John C. Frémont, American general and politician, 5th Territorial Governor of Arizona (b. 1813)

John Charles Frémont or Fremont (January 21, 1813 – July 13, 1890) was an explorer of the Western United States, military officer, and politician. He was a U.S. Senator from California, and in 1856 was the first Republican nominee for President of the United States and founder of the California Republican Party when he was nominated.

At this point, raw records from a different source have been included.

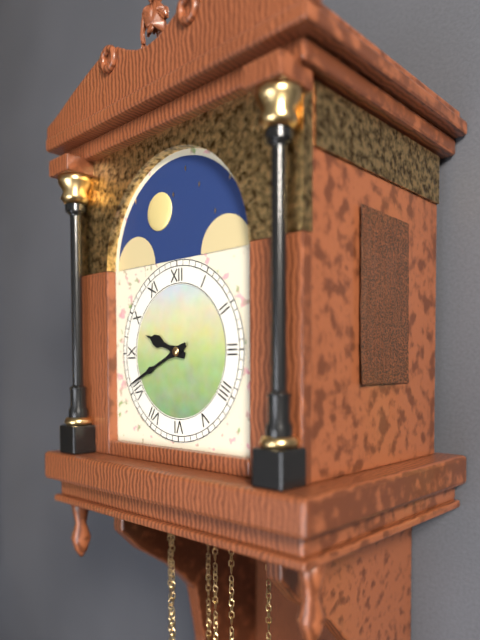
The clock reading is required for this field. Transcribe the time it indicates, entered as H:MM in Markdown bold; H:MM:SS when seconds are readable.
**9:41**
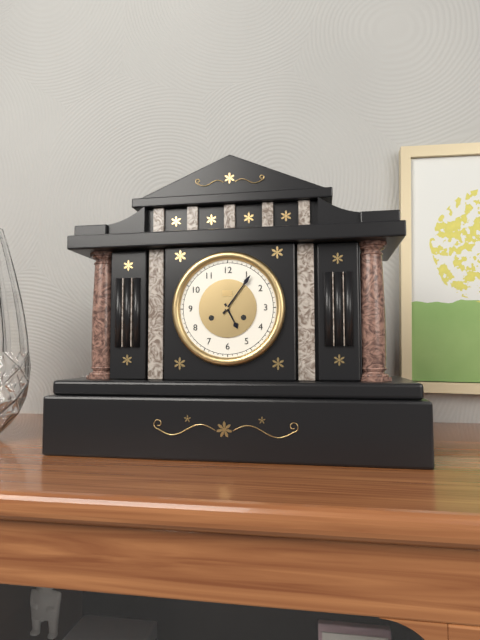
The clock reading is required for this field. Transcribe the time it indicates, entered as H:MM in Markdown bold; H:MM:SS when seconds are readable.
**5:06**
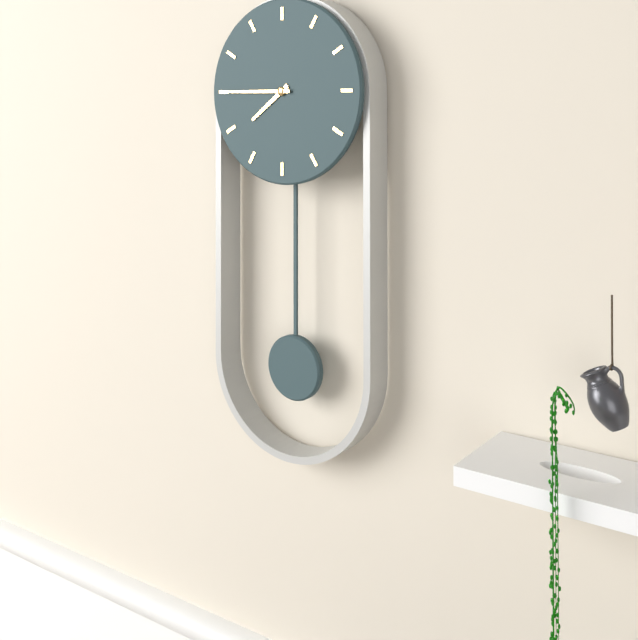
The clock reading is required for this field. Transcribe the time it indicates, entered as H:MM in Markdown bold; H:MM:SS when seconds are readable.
**7:45**
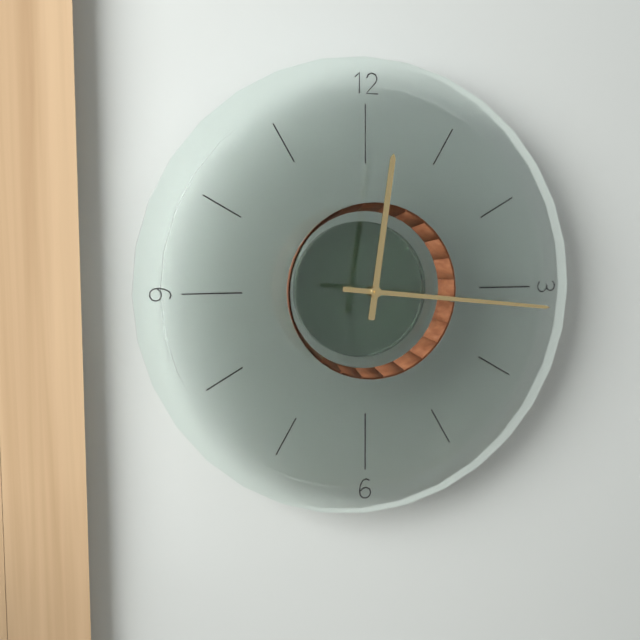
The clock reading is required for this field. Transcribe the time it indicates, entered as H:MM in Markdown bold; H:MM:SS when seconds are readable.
**12:16**
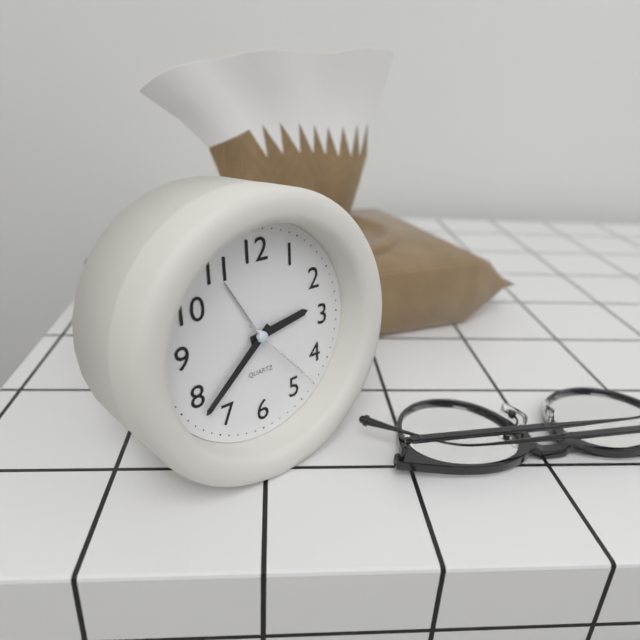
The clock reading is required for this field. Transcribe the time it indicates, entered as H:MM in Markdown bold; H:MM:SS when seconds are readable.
**2:38:23**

A native of Georgia, he was an opponent of slavery. In the 1840s, Frémont led five expeditions into the Western United States. While on the third expedition, he and his men committed a number of massacres against Native Americans in California. During the Mexican–American War, Frémont, a major in the U.S. Army, took control of California from the California Republic in 1846. Frémont was convicted in court-martial for mutiny and insubordination after a conflict over who was the rightful military governor of California. After his sentence was commuted and he was reinstated by President Polk, Frémont resigned from the Army. Afterwards, Frémont settled in California at Monterey while buying cheap land in the Sierra foothills. When gold was found on his Mariposa ranch, Frémont became a wealthy man during the California Gold Rush. Frémont became one of the first two U.S. senators elected from the new state of California in 1850. Frémont was the first presidential candidate of the new Republican Party, carrying most of the North. He lost the 1856 presidential election to Democrat James Buchanan when Know Nothings split the vote.

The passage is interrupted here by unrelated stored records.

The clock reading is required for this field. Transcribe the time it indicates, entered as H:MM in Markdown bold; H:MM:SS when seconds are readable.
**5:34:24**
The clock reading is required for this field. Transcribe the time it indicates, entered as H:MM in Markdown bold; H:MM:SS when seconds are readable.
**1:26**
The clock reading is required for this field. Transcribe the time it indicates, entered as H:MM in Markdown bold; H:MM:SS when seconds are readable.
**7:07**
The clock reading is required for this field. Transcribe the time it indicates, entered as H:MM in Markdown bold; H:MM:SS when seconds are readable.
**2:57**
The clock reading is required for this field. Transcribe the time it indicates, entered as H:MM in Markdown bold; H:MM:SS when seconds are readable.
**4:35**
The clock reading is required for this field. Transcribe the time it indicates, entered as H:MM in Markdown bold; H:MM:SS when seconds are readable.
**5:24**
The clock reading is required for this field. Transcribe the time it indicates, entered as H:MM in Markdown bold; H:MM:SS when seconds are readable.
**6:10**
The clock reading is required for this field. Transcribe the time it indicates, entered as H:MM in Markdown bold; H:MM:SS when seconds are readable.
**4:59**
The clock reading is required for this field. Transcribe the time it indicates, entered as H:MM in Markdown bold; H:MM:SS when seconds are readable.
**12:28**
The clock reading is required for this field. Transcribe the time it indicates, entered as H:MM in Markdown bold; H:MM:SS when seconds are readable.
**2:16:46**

At the beginning of the American Civil War in 1861, he was given command of Department of the West by President Abraham Lincoln. Although Frémont had successes during his brief tenure there, he ran his department autocratically, and made hasty decisions without consulting President Lincoln or Army headquarters. He issued an unauthorized emancipation edict and was relieved of his command for insubordination by Lincoln. After a brief service tenure in the Mountain Department in 1862, Frémont resided in New York, retiring from the Army in 1864. Frémont was nominated for president in 1864 by the Radical Democracy Party, a breakaway faction of abolitionist Republicans, but he withdrew before the election. After the Civil War, Frémont lost much of his wealth in the unsuccessful Pacific Railroad in 1866, and lost more in the Panic of 1873. Frémont served as Governor of Arizona from 1878 to 1881. After his resignation as governor, Frémont retired from politics and died destitute in New York City in 1890.

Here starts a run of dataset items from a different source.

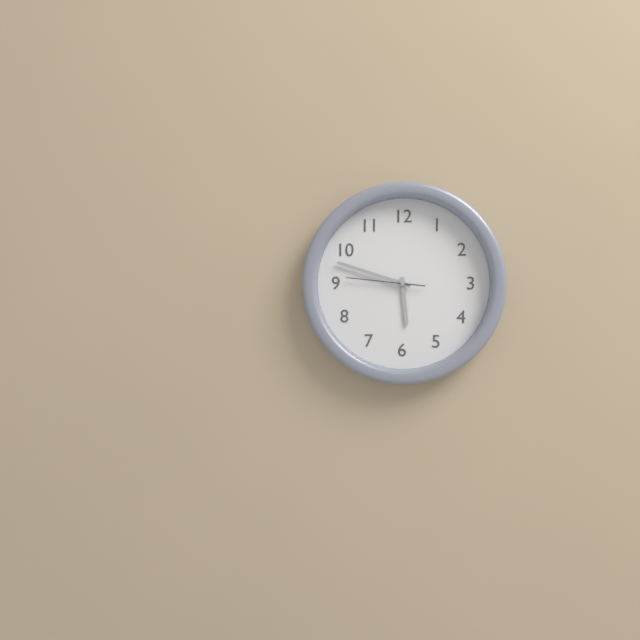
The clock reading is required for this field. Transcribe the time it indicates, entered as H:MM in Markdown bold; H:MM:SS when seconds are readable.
**5:48:46**
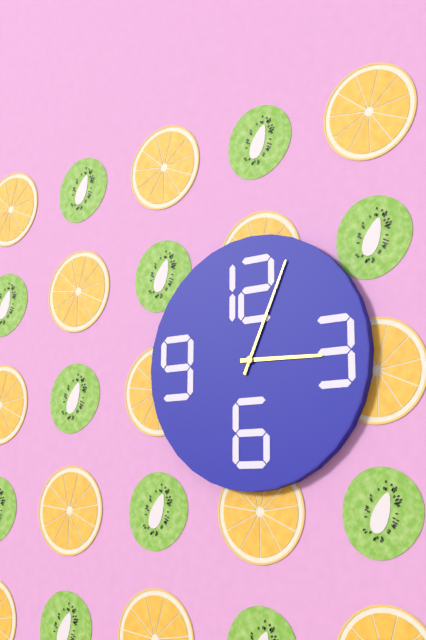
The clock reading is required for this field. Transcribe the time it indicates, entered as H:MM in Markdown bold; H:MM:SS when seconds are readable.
**3:04**
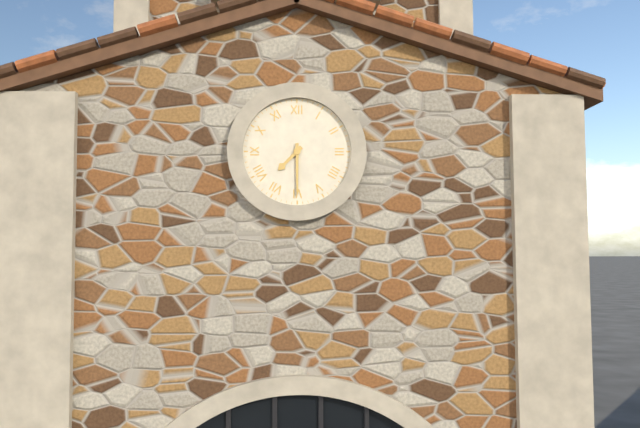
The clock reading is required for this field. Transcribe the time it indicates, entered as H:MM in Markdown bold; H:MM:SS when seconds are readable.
**7:30**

Historians portray Frémont as controversial, impetuous, and contradictory. Some scholars regard him as a military hero of significant accomplishment, while others view him as a failure who repeatedly defeated his own best purposes. The keys to Frémont's character and personality, several historians argue, lie in his having been born illegitimate, and in his ambitious drive for success, self-justification and passive–aggressive behavior. His direct involvement in the California genocide of Native Americans has also diminished his historical reputation. A biographer, Allan Nevins, wrote that Frémont lived a dramatic life, of remarkable successes and dismal failures.